◆ Task inputs ◆
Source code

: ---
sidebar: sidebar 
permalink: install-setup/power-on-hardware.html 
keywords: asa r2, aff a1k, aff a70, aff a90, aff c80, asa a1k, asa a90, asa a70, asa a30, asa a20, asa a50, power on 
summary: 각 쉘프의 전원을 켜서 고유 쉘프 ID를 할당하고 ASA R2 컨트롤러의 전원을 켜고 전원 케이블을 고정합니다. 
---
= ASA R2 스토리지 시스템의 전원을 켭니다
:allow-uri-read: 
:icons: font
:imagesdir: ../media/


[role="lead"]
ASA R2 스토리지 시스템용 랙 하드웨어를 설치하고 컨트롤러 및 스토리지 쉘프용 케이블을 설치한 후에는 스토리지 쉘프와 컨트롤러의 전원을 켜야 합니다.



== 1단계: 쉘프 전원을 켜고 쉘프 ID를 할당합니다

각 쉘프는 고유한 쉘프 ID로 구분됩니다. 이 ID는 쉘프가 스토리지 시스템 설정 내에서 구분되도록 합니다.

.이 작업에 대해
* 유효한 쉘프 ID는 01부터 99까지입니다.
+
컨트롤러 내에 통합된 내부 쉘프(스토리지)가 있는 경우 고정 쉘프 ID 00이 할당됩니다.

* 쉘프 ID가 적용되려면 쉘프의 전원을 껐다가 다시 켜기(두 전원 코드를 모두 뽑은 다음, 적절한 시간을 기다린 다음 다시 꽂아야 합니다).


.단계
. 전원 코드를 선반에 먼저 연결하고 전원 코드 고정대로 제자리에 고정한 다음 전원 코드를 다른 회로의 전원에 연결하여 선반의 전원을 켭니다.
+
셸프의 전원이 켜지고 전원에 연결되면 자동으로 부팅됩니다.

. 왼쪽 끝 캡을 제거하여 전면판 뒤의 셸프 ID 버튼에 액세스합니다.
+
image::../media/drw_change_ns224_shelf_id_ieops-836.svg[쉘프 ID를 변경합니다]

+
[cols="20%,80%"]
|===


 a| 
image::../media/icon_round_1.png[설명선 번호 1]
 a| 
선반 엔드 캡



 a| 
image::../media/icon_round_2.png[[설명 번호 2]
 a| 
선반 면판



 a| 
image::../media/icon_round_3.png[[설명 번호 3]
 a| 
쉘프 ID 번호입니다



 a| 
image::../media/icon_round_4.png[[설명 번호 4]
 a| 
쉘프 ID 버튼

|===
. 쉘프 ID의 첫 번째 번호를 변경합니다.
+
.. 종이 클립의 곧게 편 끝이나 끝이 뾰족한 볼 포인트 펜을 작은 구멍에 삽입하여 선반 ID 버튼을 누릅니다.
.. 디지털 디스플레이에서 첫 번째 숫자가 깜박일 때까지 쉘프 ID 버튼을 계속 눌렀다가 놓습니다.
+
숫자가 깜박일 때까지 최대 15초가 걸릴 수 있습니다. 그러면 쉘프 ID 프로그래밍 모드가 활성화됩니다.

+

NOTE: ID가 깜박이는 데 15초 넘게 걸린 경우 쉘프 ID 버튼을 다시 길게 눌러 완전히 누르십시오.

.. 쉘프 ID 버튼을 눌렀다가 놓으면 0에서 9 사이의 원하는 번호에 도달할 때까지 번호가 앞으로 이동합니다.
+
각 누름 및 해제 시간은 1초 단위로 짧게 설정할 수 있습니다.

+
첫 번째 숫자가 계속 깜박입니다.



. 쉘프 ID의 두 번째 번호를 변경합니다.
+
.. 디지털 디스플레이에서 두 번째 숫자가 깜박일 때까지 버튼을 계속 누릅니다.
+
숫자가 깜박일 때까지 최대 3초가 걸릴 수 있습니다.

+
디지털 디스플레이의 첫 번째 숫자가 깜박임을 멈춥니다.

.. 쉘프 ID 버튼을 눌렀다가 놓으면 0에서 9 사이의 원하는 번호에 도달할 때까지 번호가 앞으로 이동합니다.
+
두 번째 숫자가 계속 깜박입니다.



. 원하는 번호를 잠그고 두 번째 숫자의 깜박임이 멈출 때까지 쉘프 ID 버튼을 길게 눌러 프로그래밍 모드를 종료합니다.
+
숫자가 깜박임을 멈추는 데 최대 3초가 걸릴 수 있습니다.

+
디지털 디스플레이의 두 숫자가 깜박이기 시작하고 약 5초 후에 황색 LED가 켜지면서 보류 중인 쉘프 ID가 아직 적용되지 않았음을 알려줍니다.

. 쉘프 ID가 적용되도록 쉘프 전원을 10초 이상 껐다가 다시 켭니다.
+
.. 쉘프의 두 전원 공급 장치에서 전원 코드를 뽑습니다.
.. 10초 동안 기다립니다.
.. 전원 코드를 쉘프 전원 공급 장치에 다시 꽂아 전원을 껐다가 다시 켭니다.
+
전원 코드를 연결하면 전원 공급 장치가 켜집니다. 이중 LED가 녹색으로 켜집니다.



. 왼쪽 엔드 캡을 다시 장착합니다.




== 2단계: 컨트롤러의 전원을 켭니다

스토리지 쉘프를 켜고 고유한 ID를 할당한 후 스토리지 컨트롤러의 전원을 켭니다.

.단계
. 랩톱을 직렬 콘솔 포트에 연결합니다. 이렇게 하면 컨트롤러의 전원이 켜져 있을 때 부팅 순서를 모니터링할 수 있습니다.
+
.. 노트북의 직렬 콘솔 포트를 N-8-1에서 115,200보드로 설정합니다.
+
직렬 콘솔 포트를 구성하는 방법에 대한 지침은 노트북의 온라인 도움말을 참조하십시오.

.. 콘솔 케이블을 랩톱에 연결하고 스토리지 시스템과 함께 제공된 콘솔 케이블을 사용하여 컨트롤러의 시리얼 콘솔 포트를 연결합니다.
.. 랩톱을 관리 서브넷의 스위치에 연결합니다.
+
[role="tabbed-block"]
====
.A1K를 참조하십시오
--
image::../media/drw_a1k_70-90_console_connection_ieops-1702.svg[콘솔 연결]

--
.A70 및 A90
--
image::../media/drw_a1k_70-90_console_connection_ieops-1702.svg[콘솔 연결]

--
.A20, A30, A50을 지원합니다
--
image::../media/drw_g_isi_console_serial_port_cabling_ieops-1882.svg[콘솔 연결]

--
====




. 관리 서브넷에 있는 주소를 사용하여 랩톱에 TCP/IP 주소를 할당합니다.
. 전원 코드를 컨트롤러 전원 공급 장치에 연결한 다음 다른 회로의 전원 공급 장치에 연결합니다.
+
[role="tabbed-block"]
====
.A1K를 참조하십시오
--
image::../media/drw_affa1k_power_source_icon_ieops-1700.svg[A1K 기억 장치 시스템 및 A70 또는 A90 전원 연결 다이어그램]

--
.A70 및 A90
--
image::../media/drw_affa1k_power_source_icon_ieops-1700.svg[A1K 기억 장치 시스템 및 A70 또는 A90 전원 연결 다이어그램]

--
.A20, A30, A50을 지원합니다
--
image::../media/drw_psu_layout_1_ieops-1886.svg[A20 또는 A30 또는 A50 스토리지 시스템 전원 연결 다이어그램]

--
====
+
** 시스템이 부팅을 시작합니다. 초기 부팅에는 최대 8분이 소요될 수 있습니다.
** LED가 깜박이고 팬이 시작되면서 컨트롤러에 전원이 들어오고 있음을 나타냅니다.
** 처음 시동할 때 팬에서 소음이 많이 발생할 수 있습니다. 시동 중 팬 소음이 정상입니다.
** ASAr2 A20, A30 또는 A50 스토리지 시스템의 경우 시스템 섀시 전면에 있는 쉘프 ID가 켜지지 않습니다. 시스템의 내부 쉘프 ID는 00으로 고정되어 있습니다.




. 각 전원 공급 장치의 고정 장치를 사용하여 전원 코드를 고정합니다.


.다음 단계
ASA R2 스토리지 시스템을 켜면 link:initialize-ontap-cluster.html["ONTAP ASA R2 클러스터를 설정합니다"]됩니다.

---

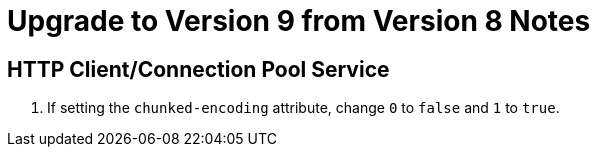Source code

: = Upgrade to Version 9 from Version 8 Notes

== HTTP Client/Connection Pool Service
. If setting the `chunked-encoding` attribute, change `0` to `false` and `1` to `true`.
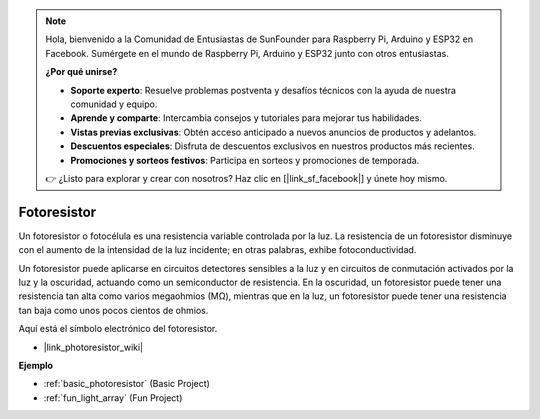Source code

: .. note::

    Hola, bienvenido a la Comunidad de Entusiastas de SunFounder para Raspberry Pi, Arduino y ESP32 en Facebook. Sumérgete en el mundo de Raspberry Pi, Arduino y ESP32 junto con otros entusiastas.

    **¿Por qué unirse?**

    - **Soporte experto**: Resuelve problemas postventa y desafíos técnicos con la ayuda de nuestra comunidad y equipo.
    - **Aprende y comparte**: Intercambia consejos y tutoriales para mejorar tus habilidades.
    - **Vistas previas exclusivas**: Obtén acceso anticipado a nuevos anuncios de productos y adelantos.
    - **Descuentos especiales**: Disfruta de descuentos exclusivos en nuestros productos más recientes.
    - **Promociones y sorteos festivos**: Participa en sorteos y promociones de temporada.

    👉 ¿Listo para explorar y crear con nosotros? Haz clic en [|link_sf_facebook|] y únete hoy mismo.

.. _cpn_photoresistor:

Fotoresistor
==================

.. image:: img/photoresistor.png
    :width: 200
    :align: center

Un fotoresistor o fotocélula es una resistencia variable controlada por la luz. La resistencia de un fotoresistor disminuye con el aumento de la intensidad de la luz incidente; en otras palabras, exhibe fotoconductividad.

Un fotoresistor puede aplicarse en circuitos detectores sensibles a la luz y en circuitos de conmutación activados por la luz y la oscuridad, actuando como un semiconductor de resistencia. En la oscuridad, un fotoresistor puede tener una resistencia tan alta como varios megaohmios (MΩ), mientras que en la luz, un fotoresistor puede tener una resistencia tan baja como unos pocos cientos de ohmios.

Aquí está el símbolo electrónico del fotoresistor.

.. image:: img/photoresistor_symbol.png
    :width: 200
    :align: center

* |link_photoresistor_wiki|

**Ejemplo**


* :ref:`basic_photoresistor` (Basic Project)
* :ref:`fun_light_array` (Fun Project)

* * *

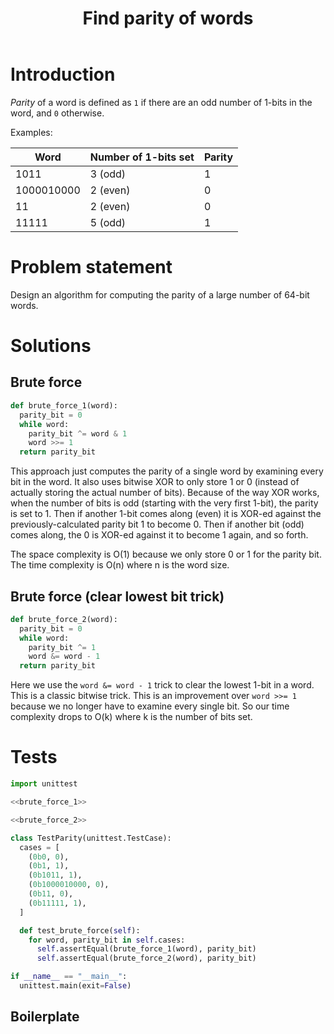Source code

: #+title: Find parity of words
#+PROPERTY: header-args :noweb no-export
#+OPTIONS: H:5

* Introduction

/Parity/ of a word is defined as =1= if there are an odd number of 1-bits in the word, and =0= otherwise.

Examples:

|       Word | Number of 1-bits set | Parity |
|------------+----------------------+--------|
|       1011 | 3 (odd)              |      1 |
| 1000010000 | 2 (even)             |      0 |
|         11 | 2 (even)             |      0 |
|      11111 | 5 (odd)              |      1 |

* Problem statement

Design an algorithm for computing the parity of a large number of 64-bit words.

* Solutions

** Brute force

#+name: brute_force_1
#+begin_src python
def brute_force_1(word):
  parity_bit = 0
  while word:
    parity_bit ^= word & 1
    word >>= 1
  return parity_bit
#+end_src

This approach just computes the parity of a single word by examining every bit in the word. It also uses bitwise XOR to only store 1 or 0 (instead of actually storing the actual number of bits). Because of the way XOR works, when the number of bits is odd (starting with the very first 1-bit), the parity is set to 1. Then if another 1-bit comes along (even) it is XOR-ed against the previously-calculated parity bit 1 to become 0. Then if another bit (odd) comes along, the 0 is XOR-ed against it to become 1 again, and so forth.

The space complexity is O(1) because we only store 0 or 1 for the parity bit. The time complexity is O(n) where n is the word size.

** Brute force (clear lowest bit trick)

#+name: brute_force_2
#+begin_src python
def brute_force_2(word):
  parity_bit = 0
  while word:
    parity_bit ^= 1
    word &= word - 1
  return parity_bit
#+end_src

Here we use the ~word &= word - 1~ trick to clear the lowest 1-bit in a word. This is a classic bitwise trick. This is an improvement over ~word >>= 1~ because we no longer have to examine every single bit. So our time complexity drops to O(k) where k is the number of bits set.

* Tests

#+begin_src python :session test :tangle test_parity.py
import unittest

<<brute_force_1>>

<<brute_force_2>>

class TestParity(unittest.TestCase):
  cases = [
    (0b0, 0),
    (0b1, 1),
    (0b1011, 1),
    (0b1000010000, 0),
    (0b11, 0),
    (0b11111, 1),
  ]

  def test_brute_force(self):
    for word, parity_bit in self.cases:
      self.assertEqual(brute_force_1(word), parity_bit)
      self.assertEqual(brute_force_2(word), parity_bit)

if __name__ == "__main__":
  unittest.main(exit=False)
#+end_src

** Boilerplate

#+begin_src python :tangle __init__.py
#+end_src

◆ Problem requirements ◆
The response should be the listing above, limited to the lines between the one holding "sidebar: sidebar" and the one holding "keywords: asa r2, aff", inclusive, reproduced exactly.

◆ Answer to this problem ◆
sidebar: sidebar 
permalink: install-setup/power-on-hardware.html 
keywords: asa r2, aff a1k, aff a70, aff a90, aff c80, asa a1k, asa a90, asa a70, asa a30, asa a20, asa a50, power on 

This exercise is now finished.